──────── 原文抜粋 ────────

先日、とあるアミューズメントの会社様にご訪問しました。
そこで、興味深いお話を聞かせて頂きましたので、
本日はそのお話を共有いたします。


■その会社様は、創業50年以上の老舗企業で、
地域の方の支持を集め、着実に成長してきました。

その会社の店舗責任者の評価対象は、

「お店の利益をいかに出したか」
ではなく、
「お客さんにいかに長時間遊んでもらえたか」

という点で判断している、と仰っていました。


■少し生々しい話になりますが、
もしお店が、パチンコ台から玉を出ないように調節して、
お客さんへの還元率を下げたなら、当然ながら、利益が増えることになります。

「今月の目標数字が足りないから」
「決算が近づいているから」
「評価に関わるから」

と、目先の利益を得ようと、
「少しぐらいならいいだろう」と、
玉を出ないようにしたらどうでしょうか。

当然、負けるお客さんは増えていきます。

今月は良くても、これを繰り返していけば、
やがてお客さんは気がつきます。
「このお店は勝てない」となります。
そして、だんだんと客足が遠のいていきます。

この会社様は、歴史の中で
お客さんに楽しんでもらうことが、何よりも重要な要素で、
ひとつの「商売の原則」として、培ってきたそうです。

その結果、半世紀にわたって、繁栄し続けることができたのでしょう。


■書籍『7つの習慣』においても、
このことは「P/PCバランス」という原則として紹介しています。
これは別名「効果性の原則」とも呼ばれている原則です。

効果性とは、望む結果(P:目標達成)を生み出しながら、
その望む結果を繰り返し生み出す資源と能力(PC:目標達成能力)を維持し、
増強させることを意味します。

※ちなみに「P」は、Production(目標達成)
 「PC」は Production capability(目標達成能力)の略です。


先にご紹介した会社様は、
「P(目標達成)= 利益」を継続的に生み出すためには、
「PC(目標達成能力)= 顧客の信頼」が欠かせない、
という考えを代々受け継がれてきたのでしょう。


■よりわかりやすくお伝えするために、
書籍『7つの習慣』から、逆の例を一つご紹介いたします。

”毎日大混雑で、常に満席の
クラムチャウダーのお店が町にありました。

ある日、お店のオーナーが変わりました。
新しいオーナーは目先の利益に集中していました。
具を減らし、全体的に薄めて提供するようにしました。

結果、始めの一か月はコストが少なくなり、
売り上げは一定していたので、利益は急増しました。

しかし、徐々にお店の評判が落ち、
売り上げは、ほとんどなくなってしまいました。”

────────

[課題 1]
次の(a)〜(c)が抜粋の内容と合っているか、それぞれ「はい」か「いいえ」で答え、決め手となる抜粋の語句をそのまま引いてください。
(a) 訪問先の会社は創業50年以上である。
(b) 「PC」はProductionだけの略である。
(c) クラムチャウダーの店では、オーナーが変わった最初の一か月に利益が減った。
[課題 2]
抜粋の「先にご紹介した会社様は、」から「クラムチャウダーのお店が町にありました。」までを、「顧客の信頼」を「顧客からの信頼」に置き換えて更新してください。

──────── 提供情報 ────────

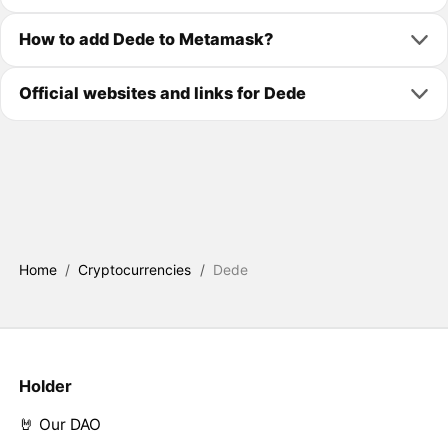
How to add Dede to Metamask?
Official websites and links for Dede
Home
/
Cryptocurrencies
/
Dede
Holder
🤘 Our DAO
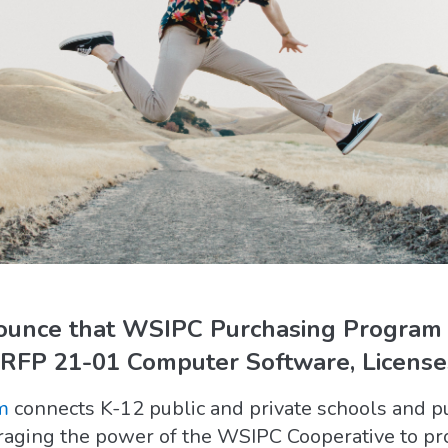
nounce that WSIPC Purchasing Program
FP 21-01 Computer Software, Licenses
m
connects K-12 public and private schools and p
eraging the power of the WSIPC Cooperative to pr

────────
──────── 提供情報 ────────

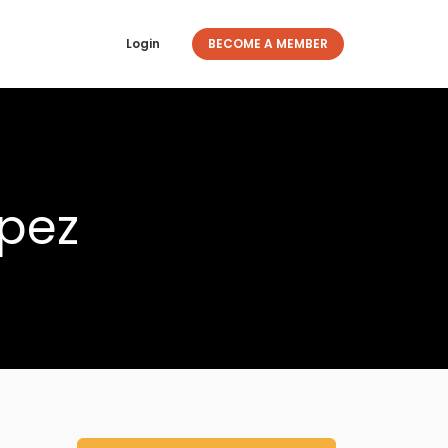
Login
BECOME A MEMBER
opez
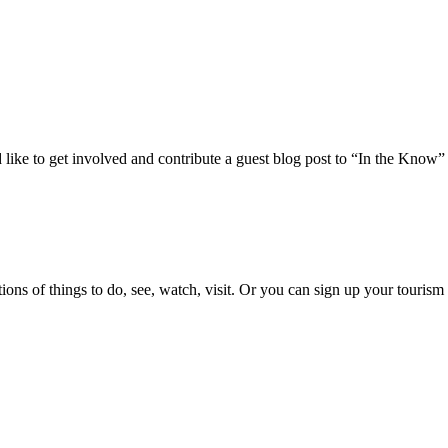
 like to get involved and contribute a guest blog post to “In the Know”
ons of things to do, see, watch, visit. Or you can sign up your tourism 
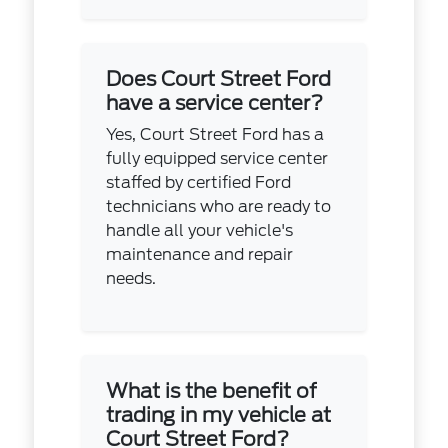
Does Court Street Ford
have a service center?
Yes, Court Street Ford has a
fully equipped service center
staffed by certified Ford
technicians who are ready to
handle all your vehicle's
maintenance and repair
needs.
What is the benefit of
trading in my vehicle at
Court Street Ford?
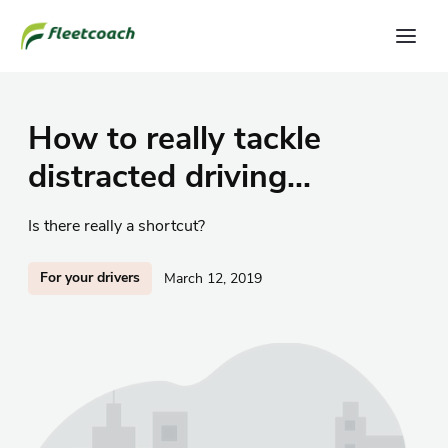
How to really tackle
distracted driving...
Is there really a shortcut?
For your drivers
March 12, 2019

────────

[回答 1]
(a) はい。「創業50年以上の老舗企業」
(b) いいえ。「「PC」は Production capability(目標達成能力)の略です」
(c) いいえ。「利益は急増しました」

[回答 2]
先にご紹介した会社様は、
「P(目標達成)= 利益」を継続的に生み出すためには、
「PC(目標達成能力)= 顧客からの信頼」が欠かせない、
という考えを代々受け継がれてきたのでしょう。


■よりわかりやすくお伝えするために、
書籍『7つの習慣』から、逆の例を一つご紹介いたします。

”毎日大混雑で、常に満席の
クラムチャウダーのお店が町にありました。